Another year has now officially passed without the Indianapolis Colts having won the AFC South title.
With the Houston Texans defeating Miami on Sunday to improve to 9-5 on the season, coupled with the Colts’ loss in Denver, dropping them to 6-8 on the year, the Texans clinched the AFC South title.
With three games left in the season, the Texans are up three games in the win-loss column on the Colts and hold the head-to-head tie-breaker, having beaten them in both matchups this year.
This is now the second straight season that the Texans have won the division and the sixth time since 2015. The Colts, however, have now not won the AFC South since the 2014 season–a full 10 years ago.
Not only did any hope of the Colts hanging in the divisional race disappear into the mile high air on Sunday, but likely their playoff hopes did as well. Although technically still not eliminated, their chances are quite small and would require a lot of help from the Los Angeles Chargers.

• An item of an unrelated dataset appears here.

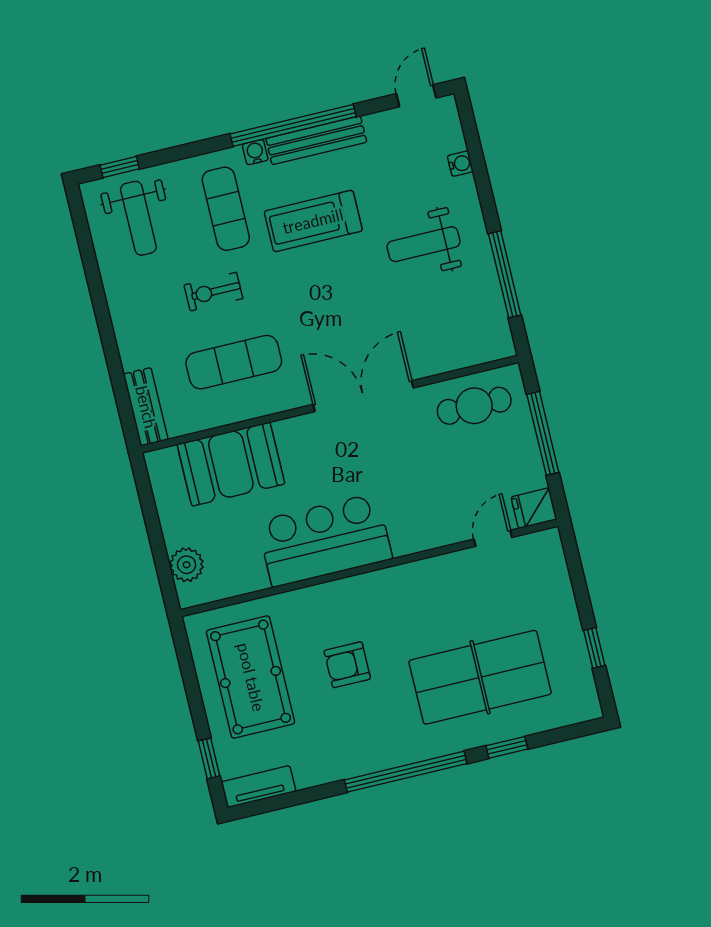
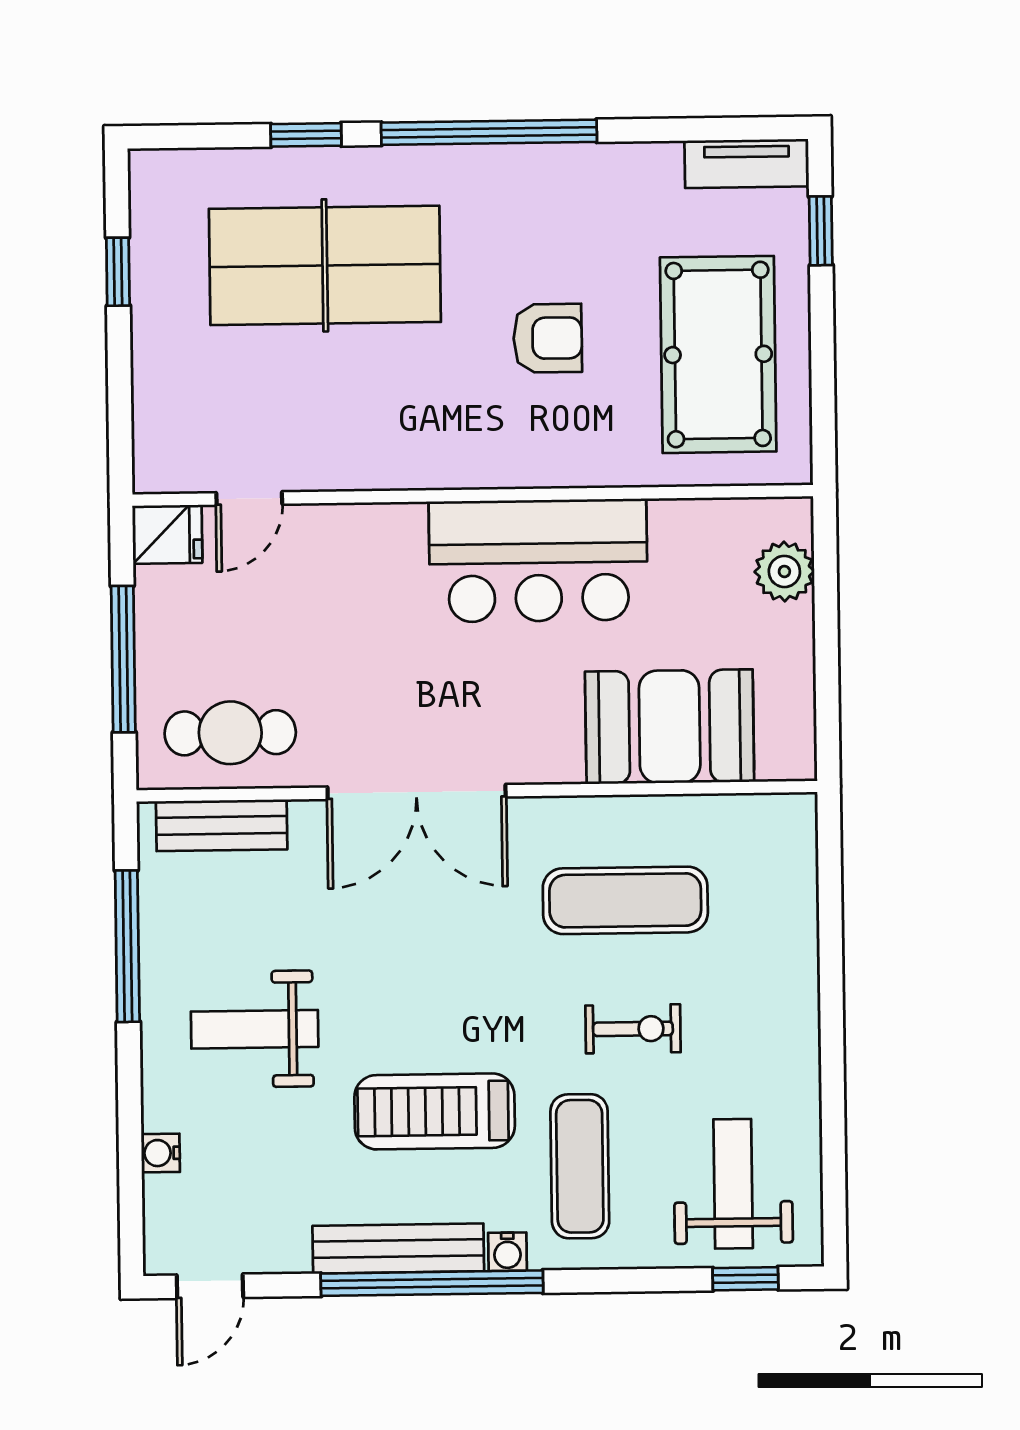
treadmill: (313, 221) -> (435, 1111), turned 180
weight bench: (424, 244) -> (255, 1029), turned 180
bench: (146, 407) -> (222, 825), moved, turned 90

The start of the game against Denver couldn’t have gone much better for the Colts, but all of that was wiped away in what seemed like in the blink of any eye following a second half collapse from the offense, while the Indianapolis defense did just about everything they could to keep them in the game.
Adding to the pain of now not having won a division title in a decade was the fashion in which the Colts lost. This included a fumble by Jonathan Taylor that took a touchdown off the board, another fumble from Michael Pittman, a stagnant passing game, an overwhelmed offensive line, and a trick play that put the Colts’ playoff hopes into the hands of AD Mitchell.
Unfortunately, as much as Sunday’s loss might sting, that performance is closer to the norm for the Colts in recent years than the outlier. Star players didn’t come through in big moments and there was little complementary football or consistency from the offense. From the coaching to the play calls to the execution on the field, the Colts fell apart.
At some point, if improvement is to be expected, teams have to stop doing the same thing over and over and over.